**Exercise**. Of the lines listed below, return exactly those that run from the line containing "1211 688 73" through the line containing "611 665 21.00", both included.

**Records shown**.
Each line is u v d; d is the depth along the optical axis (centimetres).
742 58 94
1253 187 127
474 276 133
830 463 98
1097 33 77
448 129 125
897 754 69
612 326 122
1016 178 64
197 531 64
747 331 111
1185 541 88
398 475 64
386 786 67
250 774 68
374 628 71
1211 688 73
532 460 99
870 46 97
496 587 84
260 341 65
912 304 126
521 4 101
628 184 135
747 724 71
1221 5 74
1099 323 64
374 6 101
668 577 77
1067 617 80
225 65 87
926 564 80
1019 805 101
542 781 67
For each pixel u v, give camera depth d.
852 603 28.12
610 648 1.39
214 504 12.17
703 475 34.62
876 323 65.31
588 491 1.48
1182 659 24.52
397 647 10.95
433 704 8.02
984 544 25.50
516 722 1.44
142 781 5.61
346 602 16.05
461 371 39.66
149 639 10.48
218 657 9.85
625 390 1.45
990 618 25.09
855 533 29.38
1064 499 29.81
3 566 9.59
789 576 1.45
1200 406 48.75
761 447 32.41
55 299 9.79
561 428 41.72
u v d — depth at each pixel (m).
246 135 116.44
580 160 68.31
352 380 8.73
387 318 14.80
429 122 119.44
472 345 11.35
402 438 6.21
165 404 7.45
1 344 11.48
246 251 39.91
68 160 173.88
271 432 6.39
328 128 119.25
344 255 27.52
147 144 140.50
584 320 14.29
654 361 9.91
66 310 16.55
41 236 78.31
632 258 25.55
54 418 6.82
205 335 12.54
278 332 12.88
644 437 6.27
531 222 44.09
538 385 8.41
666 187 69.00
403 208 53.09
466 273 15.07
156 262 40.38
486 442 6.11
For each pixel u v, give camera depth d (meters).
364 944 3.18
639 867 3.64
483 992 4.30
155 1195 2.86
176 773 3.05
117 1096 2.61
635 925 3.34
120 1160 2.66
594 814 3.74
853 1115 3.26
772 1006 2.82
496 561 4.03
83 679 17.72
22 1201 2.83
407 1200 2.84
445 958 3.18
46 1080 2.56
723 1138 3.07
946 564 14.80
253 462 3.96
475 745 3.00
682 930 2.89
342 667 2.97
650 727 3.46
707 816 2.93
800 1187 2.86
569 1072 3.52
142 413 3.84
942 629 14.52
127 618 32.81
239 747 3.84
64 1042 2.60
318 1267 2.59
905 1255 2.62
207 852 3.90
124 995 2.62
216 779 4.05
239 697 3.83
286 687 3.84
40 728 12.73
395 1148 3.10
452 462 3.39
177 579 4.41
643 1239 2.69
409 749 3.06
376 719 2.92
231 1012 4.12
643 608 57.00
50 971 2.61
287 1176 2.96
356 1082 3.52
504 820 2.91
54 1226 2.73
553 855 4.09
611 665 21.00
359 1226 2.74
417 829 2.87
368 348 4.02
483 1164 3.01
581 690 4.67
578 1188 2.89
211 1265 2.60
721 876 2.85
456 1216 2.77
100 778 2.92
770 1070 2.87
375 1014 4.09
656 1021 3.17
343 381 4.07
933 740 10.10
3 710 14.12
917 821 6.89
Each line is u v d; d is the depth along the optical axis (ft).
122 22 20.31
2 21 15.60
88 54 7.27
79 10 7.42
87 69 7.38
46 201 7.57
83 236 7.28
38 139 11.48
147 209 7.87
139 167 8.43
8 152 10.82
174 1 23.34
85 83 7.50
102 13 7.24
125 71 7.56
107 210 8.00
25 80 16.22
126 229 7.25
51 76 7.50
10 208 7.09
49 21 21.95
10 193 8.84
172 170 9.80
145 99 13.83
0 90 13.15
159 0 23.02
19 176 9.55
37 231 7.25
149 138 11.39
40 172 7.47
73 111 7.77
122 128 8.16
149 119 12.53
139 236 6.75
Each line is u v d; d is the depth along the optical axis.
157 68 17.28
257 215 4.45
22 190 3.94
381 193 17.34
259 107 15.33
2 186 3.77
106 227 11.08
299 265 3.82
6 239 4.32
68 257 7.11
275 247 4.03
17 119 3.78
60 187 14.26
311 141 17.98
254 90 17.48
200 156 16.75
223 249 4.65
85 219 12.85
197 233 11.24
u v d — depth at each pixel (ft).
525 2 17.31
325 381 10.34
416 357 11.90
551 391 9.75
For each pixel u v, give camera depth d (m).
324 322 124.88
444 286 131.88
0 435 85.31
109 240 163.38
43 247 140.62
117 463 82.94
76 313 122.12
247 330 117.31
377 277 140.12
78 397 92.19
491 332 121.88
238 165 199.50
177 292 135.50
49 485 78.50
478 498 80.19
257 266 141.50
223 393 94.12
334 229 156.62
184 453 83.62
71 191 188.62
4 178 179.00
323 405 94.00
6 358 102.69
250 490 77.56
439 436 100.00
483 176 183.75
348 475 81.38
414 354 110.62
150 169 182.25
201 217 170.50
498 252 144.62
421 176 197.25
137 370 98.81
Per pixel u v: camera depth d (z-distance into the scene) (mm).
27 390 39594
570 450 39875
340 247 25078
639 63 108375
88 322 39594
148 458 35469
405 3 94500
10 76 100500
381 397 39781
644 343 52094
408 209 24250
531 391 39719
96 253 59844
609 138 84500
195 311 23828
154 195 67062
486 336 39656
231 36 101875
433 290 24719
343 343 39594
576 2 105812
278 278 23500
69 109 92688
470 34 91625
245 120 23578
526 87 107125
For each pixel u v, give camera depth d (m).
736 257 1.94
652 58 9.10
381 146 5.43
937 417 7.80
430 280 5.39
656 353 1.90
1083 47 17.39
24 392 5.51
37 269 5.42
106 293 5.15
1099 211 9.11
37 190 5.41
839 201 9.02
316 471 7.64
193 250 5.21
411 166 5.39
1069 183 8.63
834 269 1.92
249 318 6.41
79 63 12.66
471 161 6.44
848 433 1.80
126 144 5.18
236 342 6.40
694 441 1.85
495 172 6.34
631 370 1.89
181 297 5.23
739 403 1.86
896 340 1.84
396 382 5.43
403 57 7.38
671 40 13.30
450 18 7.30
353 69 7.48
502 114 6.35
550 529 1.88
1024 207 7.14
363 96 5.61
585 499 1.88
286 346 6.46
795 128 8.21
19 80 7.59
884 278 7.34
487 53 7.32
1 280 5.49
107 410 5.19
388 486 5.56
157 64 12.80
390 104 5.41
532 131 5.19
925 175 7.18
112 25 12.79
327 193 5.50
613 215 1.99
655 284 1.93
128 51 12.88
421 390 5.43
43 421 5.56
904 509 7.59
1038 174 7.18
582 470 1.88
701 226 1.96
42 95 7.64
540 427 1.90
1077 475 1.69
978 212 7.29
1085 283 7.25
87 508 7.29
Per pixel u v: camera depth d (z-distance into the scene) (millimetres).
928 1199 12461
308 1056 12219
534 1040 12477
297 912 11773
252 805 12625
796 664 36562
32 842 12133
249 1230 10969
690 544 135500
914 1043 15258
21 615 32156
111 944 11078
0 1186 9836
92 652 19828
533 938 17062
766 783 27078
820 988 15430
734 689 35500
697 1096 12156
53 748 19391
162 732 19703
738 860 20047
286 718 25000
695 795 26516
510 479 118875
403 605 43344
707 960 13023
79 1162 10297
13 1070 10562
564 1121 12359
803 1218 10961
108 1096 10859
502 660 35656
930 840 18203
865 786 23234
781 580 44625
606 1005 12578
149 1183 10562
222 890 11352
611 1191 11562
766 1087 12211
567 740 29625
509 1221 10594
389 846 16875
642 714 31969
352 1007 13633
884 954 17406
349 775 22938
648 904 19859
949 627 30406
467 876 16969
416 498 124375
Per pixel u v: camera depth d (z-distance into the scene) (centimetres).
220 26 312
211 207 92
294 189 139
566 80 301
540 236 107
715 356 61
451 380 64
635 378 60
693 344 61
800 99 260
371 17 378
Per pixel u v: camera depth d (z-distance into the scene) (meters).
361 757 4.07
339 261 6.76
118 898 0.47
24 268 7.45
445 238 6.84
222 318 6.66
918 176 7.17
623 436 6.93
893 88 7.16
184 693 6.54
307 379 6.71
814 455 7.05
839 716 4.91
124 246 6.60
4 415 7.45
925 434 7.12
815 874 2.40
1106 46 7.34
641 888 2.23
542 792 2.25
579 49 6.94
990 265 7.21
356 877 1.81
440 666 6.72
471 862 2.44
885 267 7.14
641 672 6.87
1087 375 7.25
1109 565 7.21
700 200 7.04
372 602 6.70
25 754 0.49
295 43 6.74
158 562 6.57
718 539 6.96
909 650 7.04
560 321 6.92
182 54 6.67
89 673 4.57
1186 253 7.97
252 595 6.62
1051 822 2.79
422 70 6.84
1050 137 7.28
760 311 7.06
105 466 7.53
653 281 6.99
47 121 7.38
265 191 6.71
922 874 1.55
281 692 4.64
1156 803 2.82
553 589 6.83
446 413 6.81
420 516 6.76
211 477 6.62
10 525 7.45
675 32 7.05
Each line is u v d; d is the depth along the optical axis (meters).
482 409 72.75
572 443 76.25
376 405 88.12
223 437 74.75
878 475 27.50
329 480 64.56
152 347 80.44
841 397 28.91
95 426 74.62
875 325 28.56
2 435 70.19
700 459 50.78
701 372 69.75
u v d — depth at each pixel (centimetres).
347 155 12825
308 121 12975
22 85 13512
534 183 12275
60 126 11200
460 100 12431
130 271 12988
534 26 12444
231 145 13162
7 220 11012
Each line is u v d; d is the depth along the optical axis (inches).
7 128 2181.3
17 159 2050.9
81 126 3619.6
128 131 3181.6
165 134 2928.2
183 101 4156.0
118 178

**Output of the task**.
1211 688 73
532 460 99
870 46 97
496 587 84
260 341 65
912 304 126
521 4 101
628 184 135
747 724 71
1221 5 74
1099 323 64
374 6 101
668 577 77
1067 617 80
225 65 87
926 564 80
1019 805 101
542 781 67
For each pixel u v, give camera depth d.
852 603 28.12
610 648 1.39
214 504 12.17
703 475 34.62
876 323 65.31
588 491 1.48
1182 659 24.52
397 647 10.95
433 704 8.02
984 544 25.50
516 722 1.44
142 781 5.61
346 602 16.05
461 371 39.66
149 639 10.48
218 657 9.85
625 390 1.45
990 618 25.09
855 533 29.38
1064 499 29.81
3 566 9.59
789 576 1.45
1200 406 48.75
761 447 32.41
55 299 9.79
561 428 41.72
u v d — depth at each pixel (m).
246 135 116.44
580 160 68.31
352 380 8.73
387 318 14.80
429 122 119.44
472 345 11.35
402 438 6.21
165 404 7.45
1 344 11.48
246 251 39.91
68 160 173.88
271 432 6.39
328 128 119.25
344 255 27.52
147 144 140.50
584 320 14.29
654 361 9.91
66 310 16.55
41 236 78.31
632 258 25.55
54 418 6.82
205 335 12.54
278 332 12.88
644 437 6.27
531 222 44.09
538 385 8.41
666 187 69.00
403 208 53.09
466 273 15.07
156 262 40.38
486 442 6.11
For each pixel u v, give camera depth d (meters).
364 944 3.18
639 867 3.64
483 992 4.30
155 1195 2.86
176 773 3.05
117 1096 2.61
635 925 3.34
120 1160 2.66
594 814 3.74
853 1115 3.26
772 1006 2.82
496 561 4.03
83 679 17.72
22 1201 2.83
407 1200 2.84
445 958 3.18
46 1080 2.56
723 1138 3.07
946 564 14.80
253 462 3.96
475 745 3.00
682 930 2.89
342 667 2.97
650 727 3.46
707 816 2.93
800 1187 2.86
569 1072 3.52
142 413 3.84
942 629 14.52
127 618 32.81
239 747 3.84
64 1042 2.60
318 1267 2.59
905 1255 2.62
207 852 3.90
124 995 2.62
216 779 4.05
239 697 3.83
286 687 3.84
40 728 12.73
395 1148 3.10
452 462 3.39
177 579 4.41
643 1239 2.69
409 749 3.06
376 719 2.92
231 1012 4.12
643 608 57.00
50 971 2.61
287 1176 2.96
356 1082 3.52
504 820 2.91
54 1226 2.73
553 855 4.09
611 665 21.00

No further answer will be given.